(Data excerpts)
------------------------------------------------------------------------

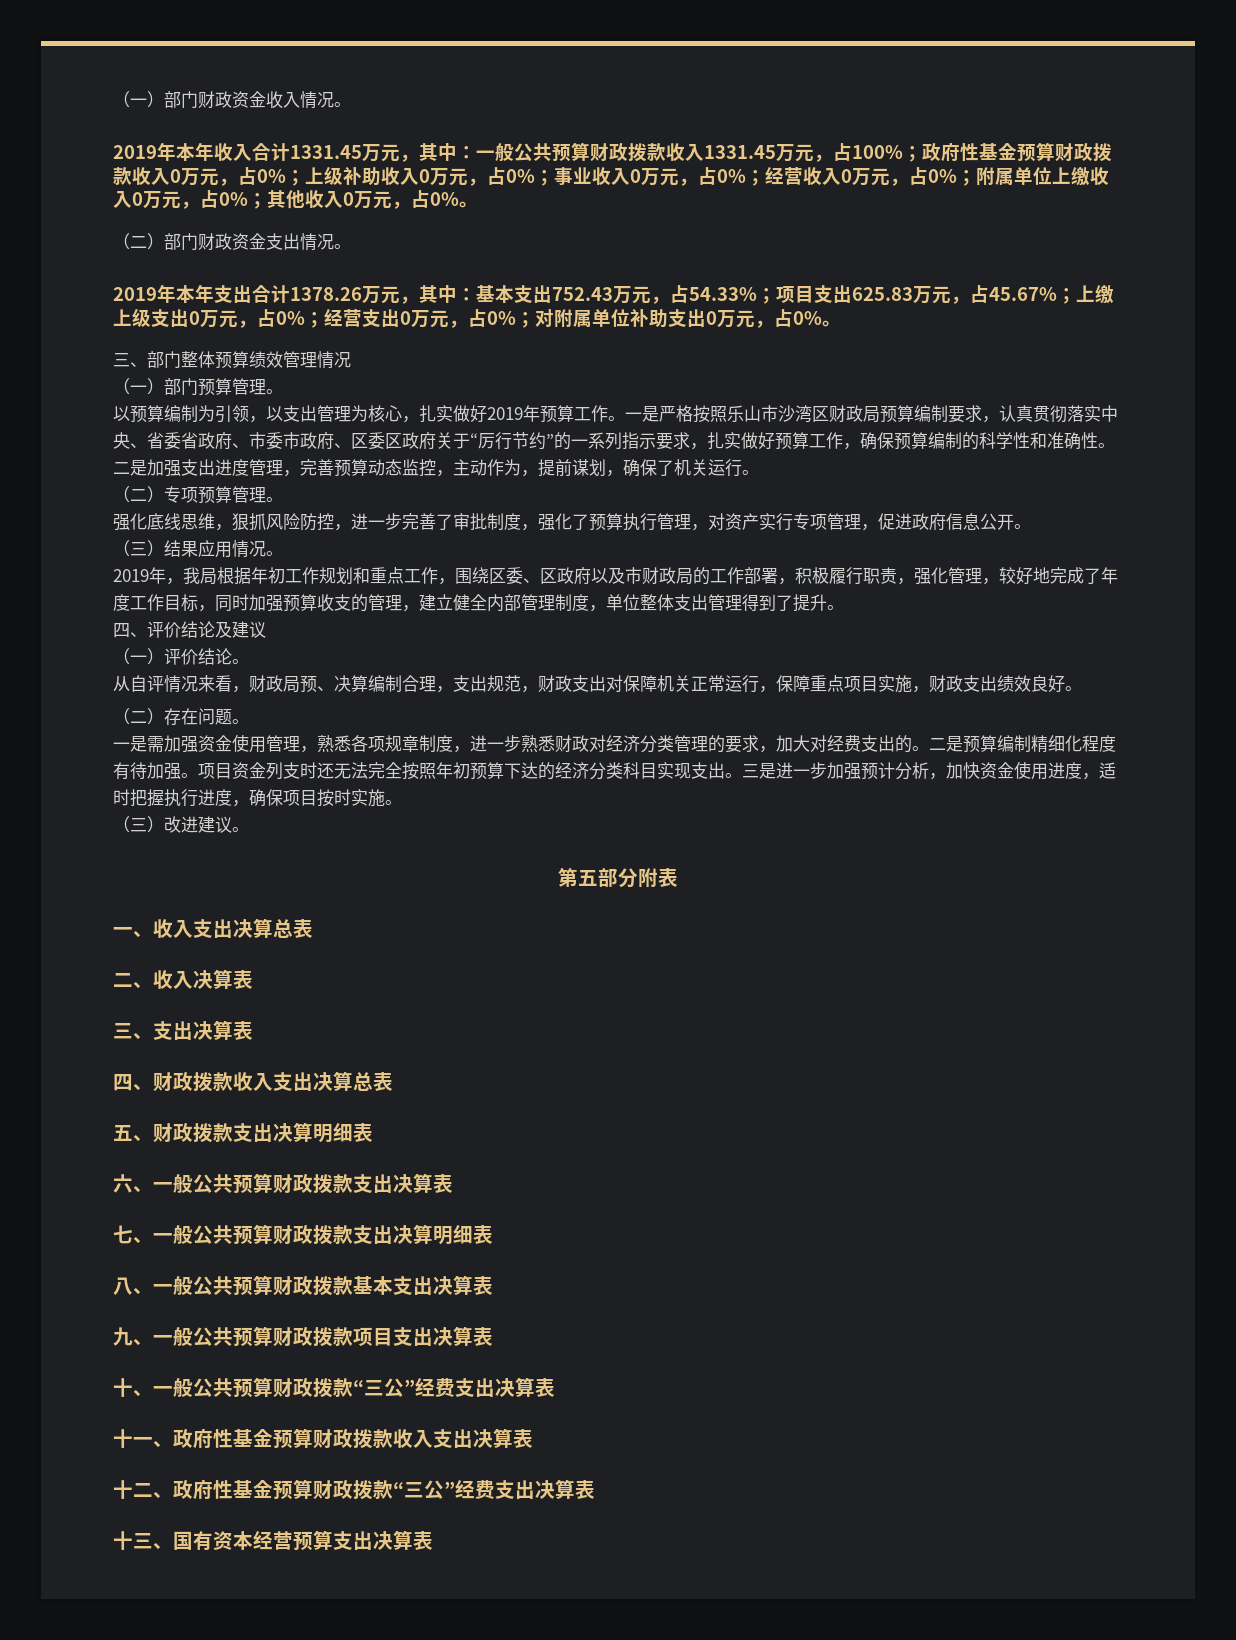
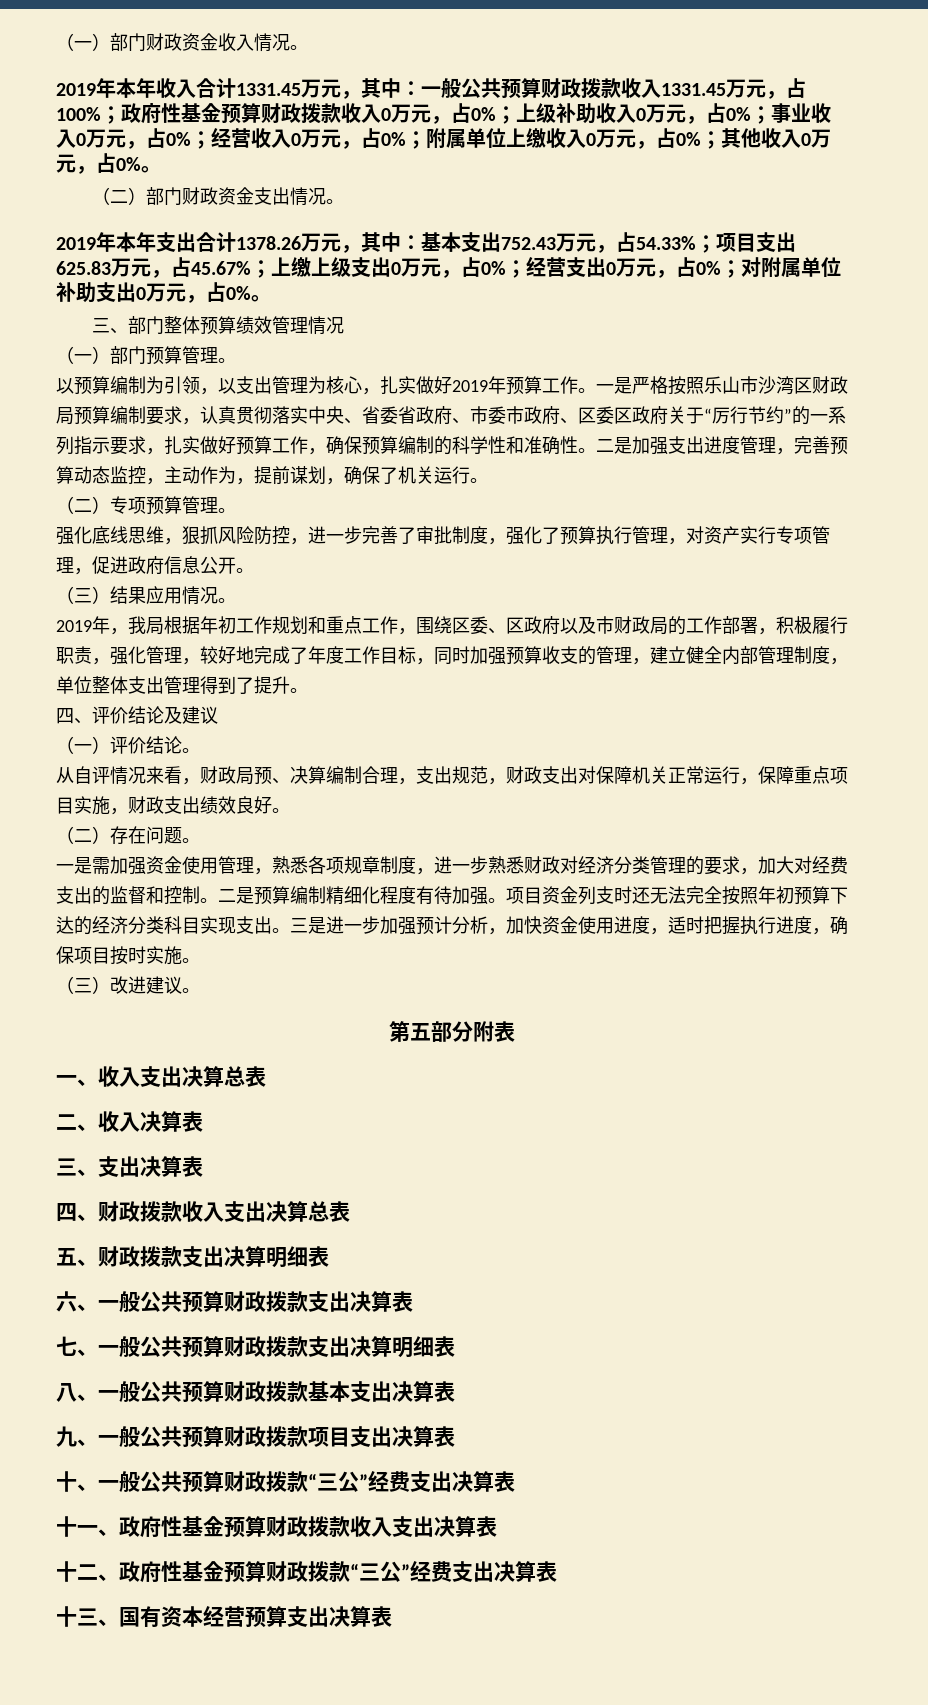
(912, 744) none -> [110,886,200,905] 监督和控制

------------------------------------------------------------------------

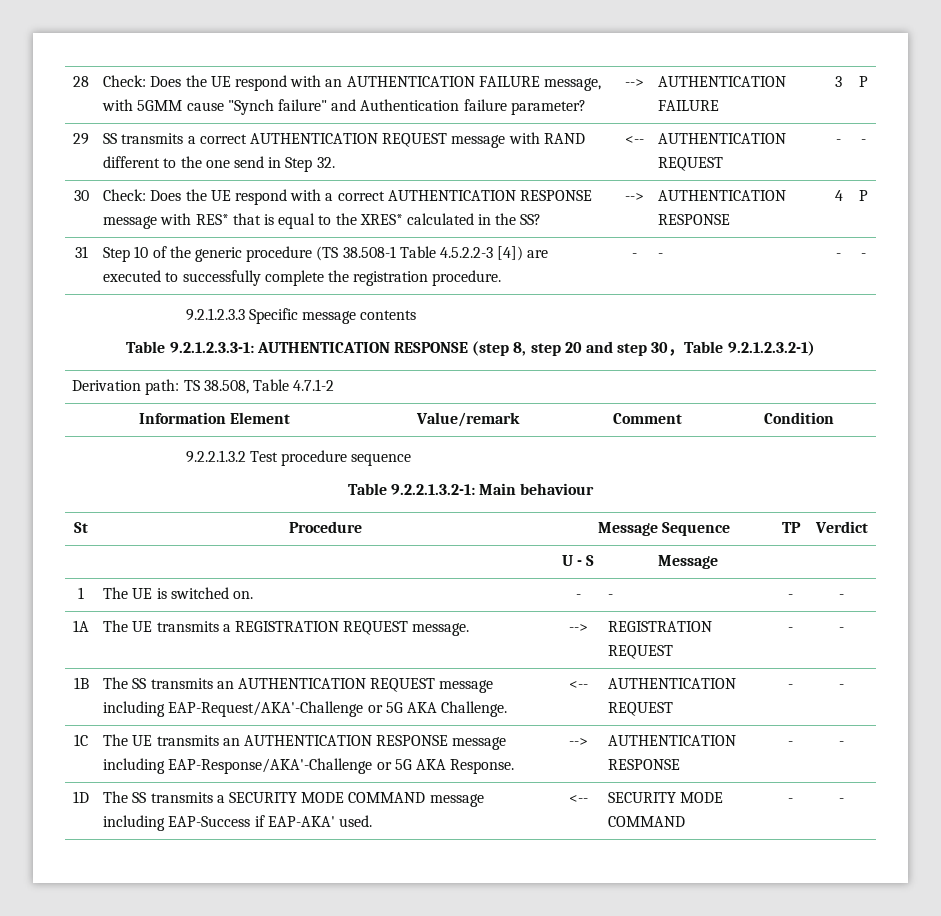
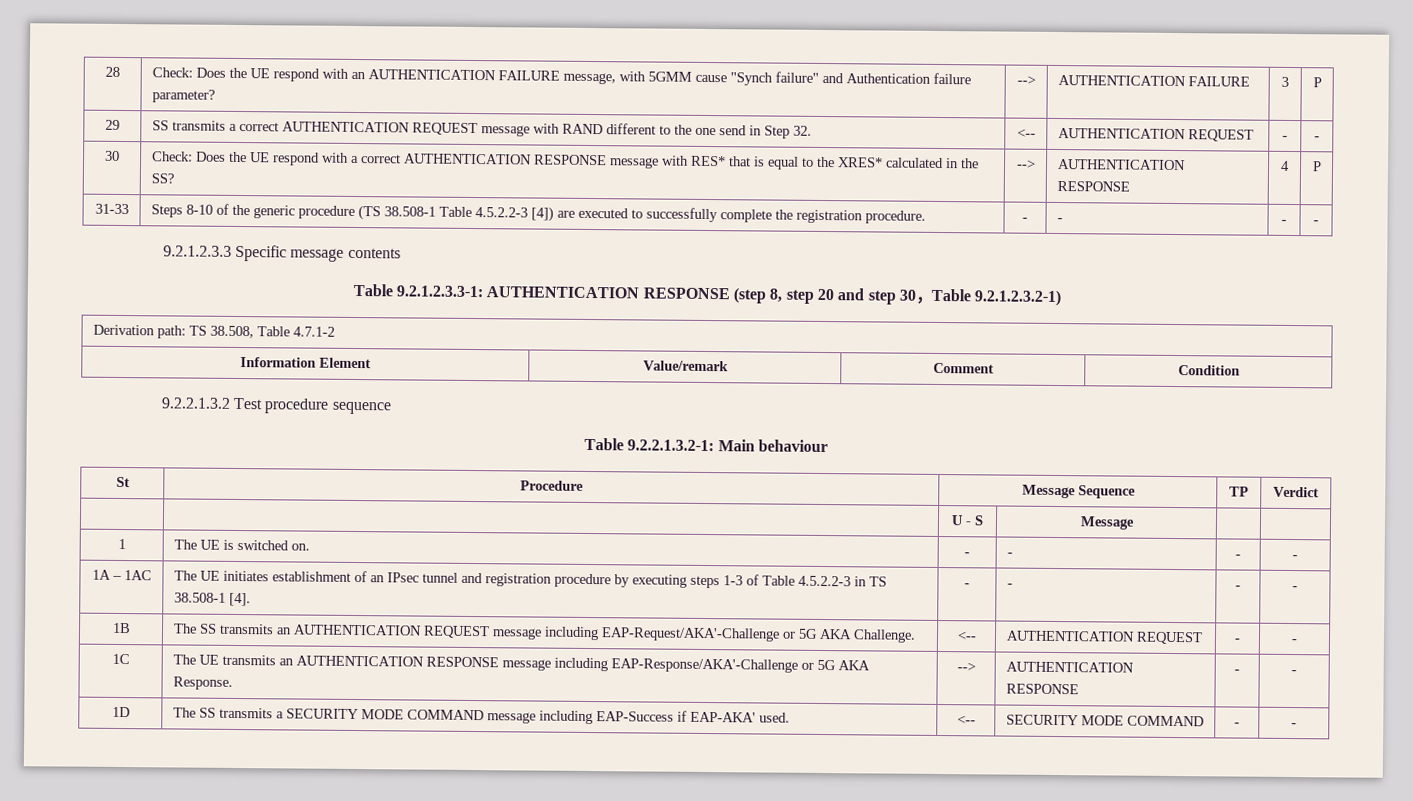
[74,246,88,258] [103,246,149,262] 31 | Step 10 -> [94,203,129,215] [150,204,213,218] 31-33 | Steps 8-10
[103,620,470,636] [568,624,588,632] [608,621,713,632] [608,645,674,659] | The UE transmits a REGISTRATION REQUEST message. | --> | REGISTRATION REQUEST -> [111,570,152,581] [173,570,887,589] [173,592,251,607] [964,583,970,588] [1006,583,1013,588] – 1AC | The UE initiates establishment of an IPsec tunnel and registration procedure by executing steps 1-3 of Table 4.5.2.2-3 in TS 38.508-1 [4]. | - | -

------------------------------------------------------------------------

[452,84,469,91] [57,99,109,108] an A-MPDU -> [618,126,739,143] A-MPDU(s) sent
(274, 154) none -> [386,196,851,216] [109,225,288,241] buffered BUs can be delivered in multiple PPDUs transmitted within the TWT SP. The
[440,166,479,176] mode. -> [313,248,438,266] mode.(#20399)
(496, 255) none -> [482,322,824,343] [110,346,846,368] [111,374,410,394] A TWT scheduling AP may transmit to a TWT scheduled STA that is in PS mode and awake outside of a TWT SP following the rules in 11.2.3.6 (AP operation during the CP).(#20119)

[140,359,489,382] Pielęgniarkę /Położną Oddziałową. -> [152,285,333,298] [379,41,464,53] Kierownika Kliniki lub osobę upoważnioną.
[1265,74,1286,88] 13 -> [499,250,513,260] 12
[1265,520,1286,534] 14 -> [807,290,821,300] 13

------------------------------------------------------------------------

Search the data above for the word "none". Copy each line it is in.

(Result)
(912, 744) none -> [110,886,200,905] 监督和控制
(274, 154) none -> [386,196,851,216] [109,225,288,241] buffered BUs can be delivered in multiple PPDUs transmitted within the TWT SP. The
(496, 255) none -> [482,322,824,343] [110,346,846,368] [111,374,410,394] A TWT scheduling AP may transmit to a TWT scheduled STA that is in PS mode and awake outside of a TWT SP following the rules in 11.2.3.6 (AP operation during the CP).(#20119)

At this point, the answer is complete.